Tree Canopy and Greenspaces for All
Ottawa is nestled between three mighty rivers and tributaries encompassing extensive wetlands, woodlands and pockets of rich biodiversity. These ecosystems help protect the city as a whole from extreme weather events. Abundant parks and pathways also provide valuable avenues for people to access the mental and physical health benefits of being active in nature. The Official Plan intends to protect these assets, and has put in place specific policies that do so.
It does a much poorer job, however, with respect to neighbourhood tree canopy and protections for parks and open spaces in urban areas.
1. The draft Official Plan sets a tree canopy target of 40% averaged over the entire urban area, including significant tree canopy provided by the Greenbelt. This target lacks ambition and specifics with respect to tree-desert neighbourhoods that often also house the city’s most marginalized and vulnerable communities. A city-wide average is just not good enough. We want the Official Plan to commit to eliminating tree-deserts.
2. Neighbourhoods with mature tree canopy, particularly inside the Greenbelt, are at high risk of steady decline in tree canopy. Similar threats will soon come to Ottawa’s suburban neighbourhoods as well. Defending trees one at a time has proven to be a losing battle. We need to defend the neighbourhood forest, not just individual trees.

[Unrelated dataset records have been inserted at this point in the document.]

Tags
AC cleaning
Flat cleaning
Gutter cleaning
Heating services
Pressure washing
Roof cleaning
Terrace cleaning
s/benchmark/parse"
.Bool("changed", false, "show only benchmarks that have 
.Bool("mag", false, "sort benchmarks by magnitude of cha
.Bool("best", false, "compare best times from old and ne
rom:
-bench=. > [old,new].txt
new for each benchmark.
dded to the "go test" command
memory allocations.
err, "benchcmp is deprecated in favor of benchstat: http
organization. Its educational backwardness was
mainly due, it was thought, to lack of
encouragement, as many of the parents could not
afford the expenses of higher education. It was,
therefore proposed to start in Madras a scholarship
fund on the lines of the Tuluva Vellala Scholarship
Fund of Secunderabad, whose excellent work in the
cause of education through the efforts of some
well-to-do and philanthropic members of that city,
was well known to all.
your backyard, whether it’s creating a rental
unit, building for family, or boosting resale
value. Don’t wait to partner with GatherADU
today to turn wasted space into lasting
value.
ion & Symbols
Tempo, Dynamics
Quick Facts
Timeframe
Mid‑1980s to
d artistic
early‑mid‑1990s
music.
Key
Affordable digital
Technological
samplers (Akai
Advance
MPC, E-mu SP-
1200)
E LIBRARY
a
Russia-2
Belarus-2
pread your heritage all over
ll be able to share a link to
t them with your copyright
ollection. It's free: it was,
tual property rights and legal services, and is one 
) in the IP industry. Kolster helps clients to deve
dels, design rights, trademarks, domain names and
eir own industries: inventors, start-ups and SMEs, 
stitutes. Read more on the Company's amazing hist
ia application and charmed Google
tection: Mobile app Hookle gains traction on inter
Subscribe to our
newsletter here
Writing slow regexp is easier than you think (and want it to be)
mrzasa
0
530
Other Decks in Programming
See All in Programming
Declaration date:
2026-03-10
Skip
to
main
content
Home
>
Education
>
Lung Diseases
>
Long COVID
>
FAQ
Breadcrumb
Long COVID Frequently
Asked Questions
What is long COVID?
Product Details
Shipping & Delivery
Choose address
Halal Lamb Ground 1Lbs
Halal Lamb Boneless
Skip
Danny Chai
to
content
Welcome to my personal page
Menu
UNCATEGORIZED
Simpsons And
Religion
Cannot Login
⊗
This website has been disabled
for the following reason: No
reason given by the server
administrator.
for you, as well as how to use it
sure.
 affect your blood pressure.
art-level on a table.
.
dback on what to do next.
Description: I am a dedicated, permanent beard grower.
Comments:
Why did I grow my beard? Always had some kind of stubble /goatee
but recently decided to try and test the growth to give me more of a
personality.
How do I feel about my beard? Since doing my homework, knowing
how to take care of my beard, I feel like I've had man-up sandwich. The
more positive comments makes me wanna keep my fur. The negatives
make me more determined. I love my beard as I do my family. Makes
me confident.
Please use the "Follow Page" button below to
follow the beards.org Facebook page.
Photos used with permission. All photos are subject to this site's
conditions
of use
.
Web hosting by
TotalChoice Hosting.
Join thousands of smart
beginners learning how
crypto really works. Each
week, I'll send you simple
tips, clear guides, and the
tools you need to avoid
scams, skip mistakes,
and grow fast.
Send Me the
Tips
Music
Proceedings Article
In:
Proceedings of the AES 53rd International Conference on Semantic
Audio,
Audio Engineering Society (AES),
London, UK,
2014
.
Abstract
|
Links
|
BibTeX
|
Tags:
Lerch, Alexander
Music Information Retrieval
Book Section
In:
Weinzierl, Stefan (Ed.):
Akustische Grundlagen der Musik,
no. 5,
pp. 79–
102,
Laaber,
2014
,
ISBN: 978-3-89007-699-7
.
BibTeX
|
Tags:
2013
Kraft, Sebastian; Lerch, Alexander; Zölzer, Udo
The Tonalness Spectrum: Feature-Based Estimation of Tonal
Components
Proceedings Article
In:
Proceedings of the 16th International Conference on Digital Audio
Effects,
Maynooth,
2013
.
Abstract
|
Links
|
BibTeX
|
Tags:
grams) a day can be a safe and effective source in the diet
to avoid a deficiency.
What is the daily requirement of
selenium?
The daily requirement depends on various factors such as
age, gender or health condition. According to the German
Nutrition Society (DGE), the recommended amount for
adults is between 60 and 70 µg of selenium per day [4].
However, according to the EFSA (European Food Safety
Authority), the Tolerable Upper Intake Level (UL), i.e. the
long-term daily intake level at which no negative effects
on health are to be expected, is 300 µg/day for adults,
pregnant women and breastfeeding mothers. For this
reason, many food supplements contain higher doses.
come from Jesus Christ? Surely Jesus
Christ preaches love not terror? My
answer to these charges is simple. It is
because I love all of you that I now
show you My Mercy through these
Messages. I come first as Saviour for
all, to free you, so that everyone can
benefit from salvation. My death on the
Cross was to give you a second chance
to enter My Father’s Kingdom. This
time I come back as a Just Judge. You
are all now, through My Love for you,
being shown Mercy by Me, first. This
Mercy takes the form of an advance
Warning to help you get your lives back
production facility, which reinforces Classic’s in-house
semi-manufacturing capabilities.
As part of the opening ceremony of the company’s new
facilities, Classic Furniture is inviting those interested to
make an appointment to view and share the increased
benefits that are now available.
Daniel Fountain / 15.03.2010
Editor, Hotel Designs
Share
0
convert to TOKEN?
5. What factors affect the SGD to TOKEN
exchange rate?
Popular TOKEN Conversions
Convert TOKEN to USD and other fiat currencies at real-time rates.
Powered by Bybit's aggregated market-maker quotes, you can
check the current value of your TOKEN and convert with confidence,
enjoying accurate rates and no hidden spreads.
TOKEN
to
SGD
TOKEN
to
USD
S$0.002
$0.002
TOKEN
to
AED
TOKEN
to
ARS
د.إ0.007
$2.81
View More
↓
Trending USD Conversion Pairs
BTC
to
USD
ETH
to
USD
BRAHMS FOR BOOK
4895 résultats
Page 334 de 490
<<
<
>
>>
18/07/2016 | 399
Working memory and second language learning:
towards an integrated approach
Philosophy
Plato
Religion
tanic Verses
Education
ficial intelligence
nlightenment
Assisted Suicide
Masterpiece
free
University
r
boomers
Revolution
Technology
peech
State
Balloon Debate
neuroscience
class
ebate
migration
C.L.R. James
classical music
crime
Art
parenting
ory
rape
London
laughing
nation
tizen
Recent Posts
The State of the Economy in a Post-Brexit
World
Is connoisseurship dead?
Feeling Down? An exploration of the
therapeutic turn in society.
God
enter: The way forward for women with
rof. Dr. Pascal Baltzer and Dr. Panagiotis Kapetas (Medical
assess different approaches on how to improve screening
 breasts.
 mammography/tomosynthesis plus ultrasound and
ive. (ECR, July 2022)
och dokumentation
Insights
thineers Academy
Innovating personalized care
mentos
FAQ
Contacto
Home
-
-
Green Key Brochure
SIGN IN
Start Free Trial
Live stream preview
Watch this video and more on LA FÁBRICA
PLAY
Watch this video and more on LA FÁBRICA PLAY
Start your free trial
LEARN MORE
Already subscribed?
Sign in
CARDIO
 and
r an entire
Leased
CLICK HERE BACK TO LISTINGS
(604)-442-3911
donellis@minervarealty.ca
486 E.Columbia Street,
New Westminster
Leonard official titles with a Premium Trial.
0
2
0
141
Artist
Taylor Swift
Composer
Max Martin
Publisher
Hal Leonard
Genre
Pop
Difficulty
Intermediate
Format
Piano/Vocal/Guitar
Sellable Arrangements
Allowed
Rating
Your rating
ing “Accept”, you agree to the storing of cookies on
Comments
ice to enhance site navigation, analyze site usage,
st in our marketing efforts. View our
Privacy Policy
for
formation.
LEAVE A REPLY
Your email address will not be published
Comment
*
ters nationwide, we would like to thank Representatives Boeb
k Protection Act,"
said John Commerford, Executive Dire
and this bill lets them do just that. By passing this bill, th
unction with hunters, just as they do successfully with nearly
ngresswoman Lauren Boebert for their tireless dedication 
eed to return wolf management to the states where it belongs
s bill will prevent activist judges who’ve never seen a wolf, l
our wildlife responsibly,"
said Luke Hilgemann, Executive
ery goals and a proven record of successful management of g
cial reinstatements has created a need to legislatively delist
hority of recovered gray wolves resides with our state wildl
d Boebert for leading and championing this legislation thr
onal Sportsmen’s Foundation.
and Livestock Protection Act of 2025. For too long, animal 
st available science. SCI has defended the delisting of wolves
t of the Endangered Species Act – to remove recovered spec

3. We want the Official Plan to commit to using existing, detailed 2017 baseline data (already paid for by taxpayers) to set and defend neighbourhood tree canopy targets. Without neighbourhood level targets and aggressive tree protections and replacement programs, the draft Official Plan offers no policy path to address significant inequities in tree canopy across the city, or keep cover in treed neighbourhoods experiencing intense development.
4. The draft Official Plan provides residents with higher targets for access to greenspace than in the past. This is great progress. However, protections for parks, open spaces and small public woodlots are not as strong as they need to be in the face of development pressure. Recent incidents in places such as the Ottawa Hospital, the Hunt Club Pine Plantation, Mechanicsville Embassy site, Besserer Park in Sandy Hill, the Kanata Golf Course development and Nantes Woods in Orleans underline this vulnerability. We want the Official Plan to enhance protections for parks, open spaces and woodlots. It must take a firmer stance against dealing away sections of parks or allowing passive open greenspaces in the urban area to transition into new developments.
5. We want the Official Plan to commit to regularly monitoring access to greenspace at the neighbourhood level and to using this information to aggressively address persistent inequities in urban and suburban areas.